Pour comprendre pourquoi la feuille centrale fonctionnait beaucoup mieux dans le froid, les chercheurs ont examiné de près les morceaux brisés sous un microscope. Les échantillons non modifiés montraient un désordre chaotique de fissures qui s'étaient propagées à travers toutes les couches, créant un réseau de dommages que le matériau ne pouvait pas réparer. Les échantillons pulvérisés montraient une certaine amélioration, les particules de plastique fondu aidant à combler de petits écarts, mais les dommages étaient toujours dispersés dans tout le matériau. L'échantillon avec la feuille centrale, cependant, racontait une autre histoire. La couche continue de plastique de réparation agissait comme une zone dédiée qui absorbait les dommages. Lorsque le matériau était chauffé, cette couche coulait et recollait les parties séparées, refermant efficacement les fissures et restaurant l'intégrité structurelle de l'ensemble du panneau. Les chercheurs ont observé que le plastique de cette couche intermédiaire s'était en fait légèrement échappé par les bords pendant le processus de guérison, prouvant qu'il avait fondu et bougé pour remplir les vides. Ce flux continu permettait au matériau de recouvrer sa capacité à supporter une charge bien mieux que les particules dispersées.
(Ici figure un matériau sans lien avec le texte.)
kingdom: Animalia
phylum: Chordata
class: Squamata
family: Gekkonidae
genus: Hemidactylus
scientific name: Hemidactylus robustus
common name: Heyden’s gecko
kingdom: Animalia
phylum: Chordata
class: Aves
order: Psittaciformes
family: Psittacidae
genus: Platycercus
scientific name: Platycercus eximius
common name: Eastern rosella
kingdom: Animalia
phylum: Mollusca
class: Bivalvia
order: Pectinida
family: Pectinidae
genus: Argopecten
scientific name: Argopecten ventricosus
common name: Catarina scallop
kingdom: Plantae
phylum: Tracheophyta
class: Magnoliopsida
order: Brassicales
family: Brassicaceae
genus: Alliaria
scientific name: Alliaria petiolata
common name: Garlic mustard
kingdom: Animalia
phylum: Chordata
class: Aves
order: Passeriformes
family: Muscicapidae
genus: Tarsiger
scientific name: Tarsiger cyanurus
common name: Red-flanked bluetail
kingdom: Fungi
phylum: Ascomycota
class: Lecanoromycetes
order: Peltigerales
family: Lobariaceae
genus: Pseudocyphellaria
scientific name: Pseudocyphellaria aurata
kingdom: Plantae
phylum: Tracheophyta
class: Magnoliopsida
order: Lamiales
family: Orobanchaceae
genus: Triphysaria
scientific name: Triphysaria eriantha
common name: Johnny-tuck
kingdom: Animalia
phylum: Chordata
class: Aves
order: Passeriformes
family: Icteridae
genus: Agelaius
L'étude conclut que, bien que les deux méthodes d'ajout de plastique auto-réparateur améliorent la durabilité des réservoirs en fibre de carbone, l'emplacement de ce plastique est le facteur décisif de la performance dans le froid extrême. Placer une feuille continue au milieu des couches offre la protection la plus efficace contre les fissures répétées causées par le gel et le dégel. Cette approche permet non seulement au matériau de ne pas se briser, mais l'aide également à regagner sa force et sa flexibilité après chaque cycle. Bien que les chercheurs n'aient pas mesuré directement les fuites de gaz dans cette expérience spécifique, le fait que la conception avec la feuille centrale empêche la formation d'un réseau connecté de fissures suggère qu'elle serait également très efficace pour empêcher l'hydrogène de s'échapper. Cette découverte offre une voie claire pour les ingénieurs concevant la prochaine génération de réservoirs de stockage d'hydrogène légers, sûrs et réutilisables pour les véhicules et les engins spatiaux, montrant qu'un simple changement dans la disposition du matériau de guérison peut faire une différence profonde dans la capacité du réservoir à survivre aux environnements les plus rudes.